President Bill Clinton and novelist James Patterson had a 2018 hit with their bestseller “The President is Missing,” (ghostwritten by David Ellis), but there was another book with the same title released in 1967 by Henry A. Milton. I was unable to learn anything about Milton other than finding that the copyright is in his name (i.e. likely not a pseudonym), and the paperback was published by Banner Books, a Hearst Corporation subsidiary.
Oddly, our friend Bob Deis at menspulpmags.com informs me that Milton wrote a “Fiction Book Bonus” titled “The Day the President Disappeared!” for the April 1961 issue of “Bluebook Magazine.” It’s impossible that a book published in 1967 was adapted into a short story six years earlier - with key characters’ names changed. The magazine story has no reference to the related novel while still claiming to be a book bonus. It’s likely that Bluebook published the short story by Milton who then expanded it into a full novel six years later. Moreover, it was not unusual for Men’s Adventure Magazines of the era to misrepresent original short stories as “Book Bonus” articles. Oddly, it seems that Bluebook’s misrepresentation succeeded in conjuring a book into existence years later.
Anyway, here’s the review:
It’s the weekend before an important summit with the Russians, and the President (the author never gives him a proper name) is at Camp Victory (a fictional Camp David with way crappier security) working on his speech and relaxing before the meeting. His beleaguered third-string press secretary Mike McDowell, the novel’s protagonist, is leading the skeleton crew of staff at the camp who didn’t get the quiet weekend off, and no one is expecting any action.
Not so fast! After noticing an unmanned door to the President’s quarters that should have had a Secret Service posting, Mike sheepishly goes inside to discover, you guessed it, The President is Missing! Please note that the President is also missing from the narrative.

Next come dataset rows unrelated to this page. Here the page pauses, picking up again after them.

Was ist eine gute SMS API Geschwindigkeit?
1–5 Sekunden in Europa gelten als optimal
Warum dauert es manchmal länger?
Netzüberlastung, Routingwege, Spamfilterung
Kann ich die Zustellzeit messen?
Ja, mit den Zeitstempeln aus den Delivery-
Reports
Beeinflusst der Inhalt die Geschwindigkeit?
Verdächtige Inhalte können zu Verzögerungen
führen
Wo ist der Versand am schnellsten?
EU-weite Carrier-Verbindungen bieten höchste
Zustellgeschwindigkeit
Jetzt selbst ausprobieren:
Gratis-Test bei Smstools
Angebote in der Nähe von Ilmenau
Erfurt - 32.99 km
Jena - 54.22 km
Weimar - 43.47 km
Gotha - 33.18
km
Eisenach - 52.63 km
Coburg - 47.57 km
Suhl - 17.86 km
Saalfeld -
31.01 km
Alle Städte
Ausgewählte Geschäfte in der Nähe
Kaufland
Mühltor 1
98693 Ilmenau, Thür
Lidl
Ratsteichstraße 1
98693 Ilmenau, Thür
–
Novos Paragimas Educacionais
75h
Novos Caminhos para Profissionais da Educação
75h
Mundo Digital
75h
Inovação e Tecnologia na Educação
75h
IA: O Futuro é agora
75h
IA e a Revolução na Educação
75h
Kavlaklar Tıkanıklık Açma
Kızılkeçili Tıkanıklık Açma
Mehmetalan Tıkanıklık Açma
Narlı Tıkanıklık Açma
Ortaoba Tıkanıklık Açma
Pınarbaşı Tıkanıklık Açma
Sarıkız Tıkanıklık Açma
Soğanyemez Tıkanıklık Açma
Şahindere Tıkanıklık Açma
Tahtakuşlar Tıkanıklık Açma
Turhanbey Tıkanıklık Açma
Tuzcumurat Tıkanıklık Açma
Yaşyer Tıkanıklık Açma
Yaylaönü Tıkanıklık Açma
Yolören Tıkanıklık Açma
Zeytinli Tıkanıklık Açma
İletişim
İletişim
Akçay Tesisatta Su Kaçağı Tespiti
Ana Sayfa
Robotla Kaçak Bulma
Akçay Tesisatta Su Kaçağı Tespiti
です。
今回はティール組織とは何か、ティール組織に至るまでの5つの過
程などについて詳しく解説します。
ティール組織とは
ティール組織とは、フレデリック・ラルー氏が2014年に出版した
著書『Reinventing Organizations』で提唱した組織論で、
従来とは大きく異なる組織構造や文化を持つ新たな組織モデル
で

This is one of those episodes of The West Wing featuring the staff hashing out a problem without the boss around, which, I suppose, is sorta the whole point of the paperback.
Also missing is an enigmatic university professor who plays Gin Rummy with POTUS on lazy weekends like this. The timing of the President’s disappearance is both inconvenient and mysterious. Could this have something to do with the upcoming summit with the Russians? A coup from within the administration? Perhaps a romantic affair? It’s up to Mike and the tight circle of people in-the-know to solve the mystery before it leaks to the press and sparks a national crisis.
For such a high-stakes situation, the book itself is pretty devoid of action. It’s more like an Agatha Christie mystery with a bunch of people in a remote lodge trying to figure out whodunnit and what was done. I kept thinking that Mack Bolan would have handled the situation quite differently. By the time the solution to the President’s disappearance is revealed, I was past the point of caring all that much. I enjoy both politics and mysteries, but I just can’t stand being this deeply bored. As such, file this one in the “don’t bother” pile.